Derrière ces belles paroles et cet œcuménisme, ils relèguent l’Islam à une simple spiritualité et renie son aspect civilisationnel dans le sens de système politique qui englobe tout les pan de la société musulmane. Ils appliquent à la lettre l’éducation qu’ils ont reçu à l’école laïque et ce pseudo-islam diffusé par le gouvernement. L’Islam n’est pas que spiritualité, l’Islam ne prône pas que les bonnes mœurs, de préservé les liens familiaux, le bon comportement, l’Islam est aussi un système politique qui régit à la société musulmane, le gouvernant et le gouverné, les statuts gouvernementaux (Ahkam Sultâniya). Le politique n’est pas séparé du religieux en Islam, au contraire la politique fait partie de la religion contrairement au concept occidental de la séparation de l’Église (religion) et de l’Etat qui est un concept occidental dont l’origine vient du Christianisme qui a interprété la phrase de Jésus : « Rendez donc à César ce qui est à César, et à Dieu ce qui est à Dieu ». A partir de cette phrase, les théologiens chrétiens ont estimer que Jésus avait séparé le royaume de Dieu du royaume des hommes donc a séparé la religion du politique. C’est pour cela que le pouvoir temporel (pouvoir du royaume des hommes) était exercé par les rois chrétiens et le pouvoir religieux (pouvoir du royaume de Dieu) appartenait au Pape. Bien que sous l’ère chrétienne, une collaboration fragile en les rois chrétiens et le Pape était effective (même si l’un a toujours cherché à avoir le dessus sur l’autre en fonction des périodes), cette séparation est devenue net après la Révolution française et particulièrement avec la loi de 1905 qui consacre la supériorité du Politique sur la religion.

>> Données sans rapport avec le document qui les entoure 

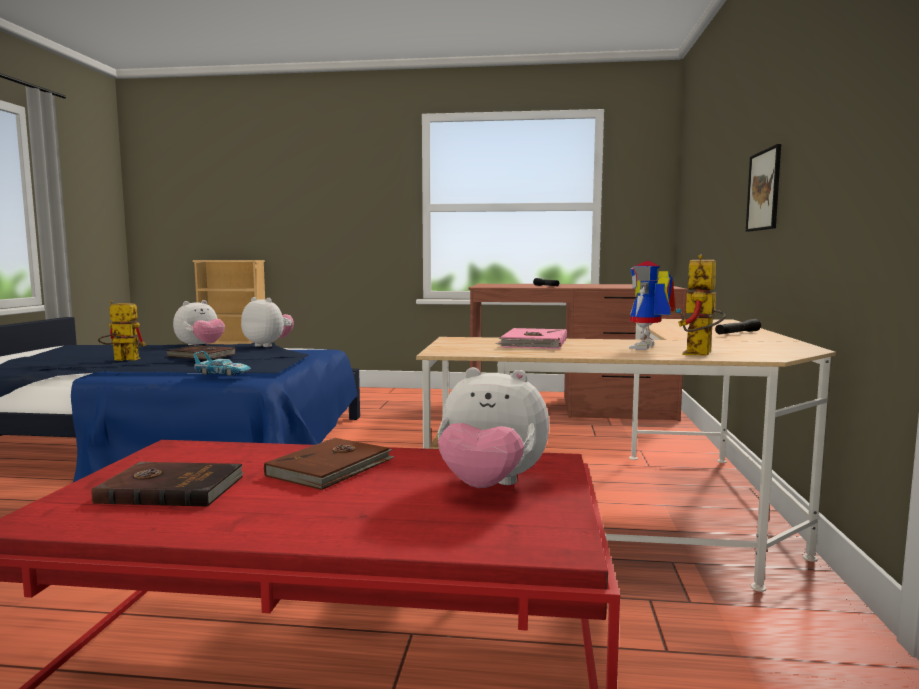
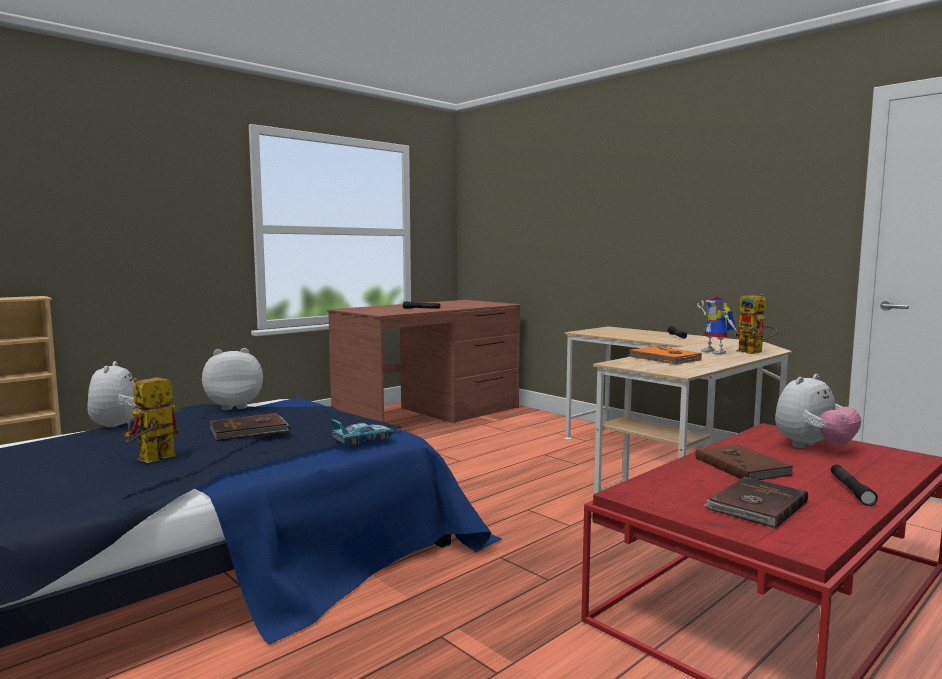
camera: 50 degrees left, 0 degrees up
(289, 522) = (851, 490): none -> black flashlight
(533, 343) = (664, 358): pink book -> orange book
(764, 190) = (647, 240): picture -> none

Ce concept très chrétien et étranger à l’Islam est prôné par ces nouveaux intellectuels « musulmans » qui ne sont que le fruits de l’éducation du gouvernement turque qui tentent de soumettre l’Islam à son ordre politique laïque hérité des jeunes Turques et bien sûr transmise par les occidentaux à l’époque des Tanzimat. Ces nouveau intellectuels « musulmans » modernistes sont activement critiqué par les islamistes, qui les considèrent comme des agents à la solde de l’occident car prônant son idéologie sous couvert d’une teinture islamique comme le fond actuellement certains pseudo-intellectuels « musulmans » moderniste en France dont le plus connu est Tariq Ramadan.

Un de ces intellectuels « musulmans » modernistes, Rasïm Özdenören, qui a vécu aux Etats-Unis, estime que les musulmans ont une mauvaise perception de l’Occident et qu’il est tant pour eux de redéfinir ce qu’est réellement le monde occidental et ce qu’est réellement l’Islam pour reconstruire leur société. Pour lui, ce qui oppose ces deux sociétés est l’absence de spiritualité dans le modèle occidental et qu’il lui suffirait de lui insuffler l’Islam (dans le simple sens de spiritualité et non en tant que système politique complet) pour réussir à combler les carences du système occidental.